Se detuvo Manuel en la puerta de la casucha; una vieja le salió al encuentro:
—¿Qué quieres tú, chaval?—le dijo—. ¿Quién te manda venir aquí?
—El señor Custodio. Me ha encargado que me diga usted dónde tengo que dejar lo que va en el carro.
La vieja le indicó el cobertizo.
—Me ha dicho también—agregó el muchacho—que me dé usted de almorzar.
—¡Te conozco, lebrel!—murmuró la vieja.
Y después de refunfuñar durante largo rato y de esperar a que Manuel descargara el carro, le dió un trozo de pan y de queso.

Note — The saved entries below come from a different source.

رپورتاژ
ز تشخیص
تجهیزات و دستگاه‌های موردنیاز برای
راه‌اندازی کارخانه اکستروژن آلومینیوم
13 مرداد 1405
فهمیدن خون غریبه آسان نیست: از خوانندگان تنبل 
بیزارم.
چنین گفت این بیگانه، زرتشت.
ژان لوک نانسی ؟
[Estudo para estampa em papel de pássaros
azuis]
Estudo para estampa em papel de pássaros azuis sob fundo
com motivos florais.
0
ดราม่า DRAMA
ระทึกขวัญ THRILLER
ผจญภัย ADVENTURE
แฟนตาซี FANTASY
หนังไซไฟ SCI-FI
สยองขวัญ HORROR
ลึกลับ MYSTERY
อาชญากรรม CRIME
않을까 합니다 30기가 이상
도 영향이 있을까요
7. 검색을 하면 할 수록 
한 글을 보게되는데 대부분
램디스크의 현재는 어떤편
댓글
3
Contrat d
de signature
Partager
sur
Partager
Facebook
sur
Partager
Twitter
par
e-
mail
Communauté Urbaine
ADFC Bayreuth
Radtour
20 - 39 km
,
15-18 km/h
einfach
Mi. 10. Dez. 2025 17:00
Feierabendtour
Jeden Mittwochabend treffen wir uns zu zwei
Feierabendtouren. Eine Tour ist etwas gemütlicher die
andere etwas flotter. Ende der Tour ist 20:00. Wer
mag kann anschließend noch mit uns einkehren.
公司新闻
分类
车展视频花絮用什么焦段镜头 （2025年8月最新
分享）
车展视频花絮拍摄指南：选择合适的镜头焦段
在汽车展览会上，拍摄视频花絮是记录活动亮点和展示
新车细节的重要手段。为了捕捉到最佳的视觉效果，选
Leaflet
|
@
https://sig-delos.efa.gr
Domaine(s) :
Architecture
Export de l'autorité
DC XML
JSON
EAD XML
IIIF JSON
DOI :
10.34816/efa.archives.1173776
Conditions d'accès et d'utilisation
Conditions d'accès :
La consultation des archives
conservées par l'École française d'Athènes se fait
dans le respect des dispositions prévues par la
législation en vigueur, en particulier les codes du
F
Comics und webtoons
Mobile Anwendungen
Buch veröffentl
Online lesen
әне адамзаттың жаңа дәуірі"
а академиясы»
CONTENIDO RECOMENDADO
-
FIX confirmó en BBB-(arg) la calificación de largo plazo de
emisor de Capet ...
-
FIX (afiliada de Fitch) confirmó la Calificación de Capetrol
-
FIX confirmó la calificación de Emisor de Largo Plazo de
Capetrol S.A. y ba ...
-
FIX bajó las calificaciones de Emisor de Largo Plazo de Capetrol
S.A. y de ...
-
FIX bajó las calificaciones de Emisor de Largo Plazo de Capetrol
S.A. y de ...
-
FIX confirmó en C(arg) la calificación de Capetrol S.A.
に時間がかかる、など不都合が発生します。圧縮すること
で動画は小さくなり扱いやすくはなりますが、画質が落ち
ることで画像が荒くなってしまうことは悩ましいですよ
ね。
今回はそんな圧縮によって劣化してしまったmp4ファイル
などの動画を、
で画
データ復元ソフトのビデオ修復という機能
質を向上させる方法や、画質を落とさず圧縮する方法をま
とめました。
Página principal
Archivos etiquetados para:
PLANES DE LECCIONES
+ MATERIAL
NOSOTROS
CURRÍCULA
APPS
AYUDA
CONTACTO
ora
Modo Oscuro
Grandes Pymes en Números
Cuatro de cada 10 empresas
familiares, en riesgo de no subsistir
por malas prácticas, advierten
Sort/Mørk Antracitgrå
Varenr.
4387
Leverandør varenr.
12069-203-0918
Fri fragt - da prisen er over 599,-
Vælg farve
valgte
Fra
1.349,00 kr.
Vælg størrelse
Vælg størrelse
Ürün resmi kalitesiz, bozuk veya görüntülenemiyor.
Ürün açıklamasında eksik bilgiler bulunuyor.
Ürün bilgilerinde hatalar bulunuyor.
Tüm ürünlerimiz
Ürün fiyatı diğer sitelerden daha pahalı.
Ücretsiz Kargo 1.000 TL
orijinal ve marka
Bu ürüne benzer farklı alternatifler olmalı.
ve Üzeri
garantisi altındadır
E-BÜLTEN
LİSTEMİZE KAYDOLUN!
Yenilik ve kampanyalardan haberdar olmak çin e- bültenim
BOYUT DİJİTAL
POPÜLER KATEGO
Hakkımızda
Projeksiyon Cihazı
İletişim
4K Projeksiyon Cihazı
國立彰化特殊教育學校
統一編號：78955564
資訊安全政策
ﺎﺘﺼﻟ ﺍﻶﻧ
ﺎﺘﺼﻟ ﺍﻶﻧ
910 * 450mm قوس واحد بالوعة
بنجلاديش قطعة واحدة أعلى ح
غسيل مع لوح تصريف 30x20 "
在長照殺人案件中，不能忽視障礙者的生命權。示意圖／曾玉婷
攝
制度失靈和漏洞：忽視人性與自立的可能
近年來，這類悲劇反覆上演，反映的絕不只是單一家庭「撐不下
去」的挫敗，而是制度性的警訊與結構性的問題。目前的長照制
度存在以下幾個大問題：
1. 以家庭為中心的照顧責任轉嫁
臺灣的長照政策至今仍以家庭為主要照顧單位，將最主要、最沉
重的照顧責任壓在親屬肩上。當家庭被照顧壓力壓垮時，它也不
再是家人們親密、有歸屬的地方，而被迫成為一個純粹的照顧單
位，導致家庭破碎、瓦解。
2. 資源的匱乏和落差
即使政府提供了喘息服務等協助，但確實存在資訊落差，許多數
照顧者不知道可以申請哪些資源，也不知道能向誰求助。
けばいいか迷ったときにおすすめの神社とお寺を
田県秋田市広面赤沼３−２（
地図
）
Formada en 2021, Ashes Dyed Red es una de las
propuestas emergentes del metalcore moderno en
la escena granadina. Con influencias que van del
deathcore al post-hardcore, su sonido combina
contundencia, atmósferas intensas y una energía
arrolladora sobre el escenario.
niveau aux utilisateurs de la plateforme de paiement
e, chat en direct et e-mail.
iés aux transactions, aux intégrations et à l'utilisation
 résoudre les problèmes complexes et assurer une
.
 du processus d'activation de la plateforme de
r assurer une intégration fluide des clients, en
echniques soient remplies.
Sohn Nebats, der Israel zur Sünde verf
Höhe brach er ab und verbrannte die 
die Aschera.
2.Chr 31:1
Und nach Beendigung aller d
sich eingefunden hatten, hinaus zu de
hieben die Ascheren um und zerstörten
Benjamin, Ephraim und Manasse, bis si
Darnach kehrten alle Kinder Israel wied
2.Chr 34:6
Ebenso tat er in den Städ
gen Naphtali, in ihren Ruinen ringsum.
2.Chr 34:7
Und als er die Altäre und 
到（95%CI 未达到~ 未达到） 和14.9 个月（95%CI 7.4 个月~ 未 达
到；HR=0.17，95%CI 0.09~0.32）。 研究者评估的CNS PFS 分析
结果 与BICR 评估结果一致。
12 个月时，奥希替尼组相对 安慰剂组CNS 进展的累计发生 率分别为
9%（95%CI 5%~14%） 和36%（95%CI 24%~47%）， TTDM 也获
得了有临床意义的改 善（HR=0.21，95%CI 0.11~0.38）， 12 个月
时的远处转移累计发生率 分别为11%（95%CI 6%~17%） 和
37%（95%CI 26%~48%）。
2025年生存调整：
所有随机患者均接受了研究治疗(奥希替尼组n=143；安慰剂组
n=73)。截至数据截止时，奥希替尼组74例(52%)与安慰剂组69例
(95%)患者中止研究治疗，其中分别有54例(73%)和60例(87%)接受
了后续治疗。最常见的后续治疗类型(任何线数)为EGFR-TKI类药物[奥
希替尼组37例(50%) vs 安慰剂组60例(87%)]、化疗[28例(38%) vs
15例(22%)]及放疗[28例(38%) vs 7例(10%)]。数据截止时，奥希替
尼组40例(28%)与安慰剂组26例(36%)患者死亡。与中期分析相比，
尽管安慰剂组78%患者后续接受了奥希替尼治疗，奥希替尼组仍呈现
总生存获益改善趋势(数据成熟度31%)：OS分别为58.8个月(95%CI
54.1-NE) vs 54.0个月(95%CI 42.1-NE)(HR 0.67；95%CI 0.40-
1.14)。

La vieja desenganchó los dos borricos del carrito y soltó al perro, que se puso a ladrar y a jugar de contento; ladró a los burros, uno negro y otro rucio, que volvieron la cabeza para mirarle y le enseñaron los dientes; persiguió desesperadamente a un gato blanco de cola erizada como un plumero, luego se acercó a Manuel, que, sentado al sol, comía su trozo de queso y de pan en espera de algo. Almorzaron los dos.
Manuel dió vuelta a la casa para verla. Uno de sus lados estrechos lo componían dos casetas de baño.
Estas dos casetas no se hallaban unidas, dejaban entre ambas un espacio tapado por una puerta de hierro, de las usadas para cerrar las tiendas, llenas de orín.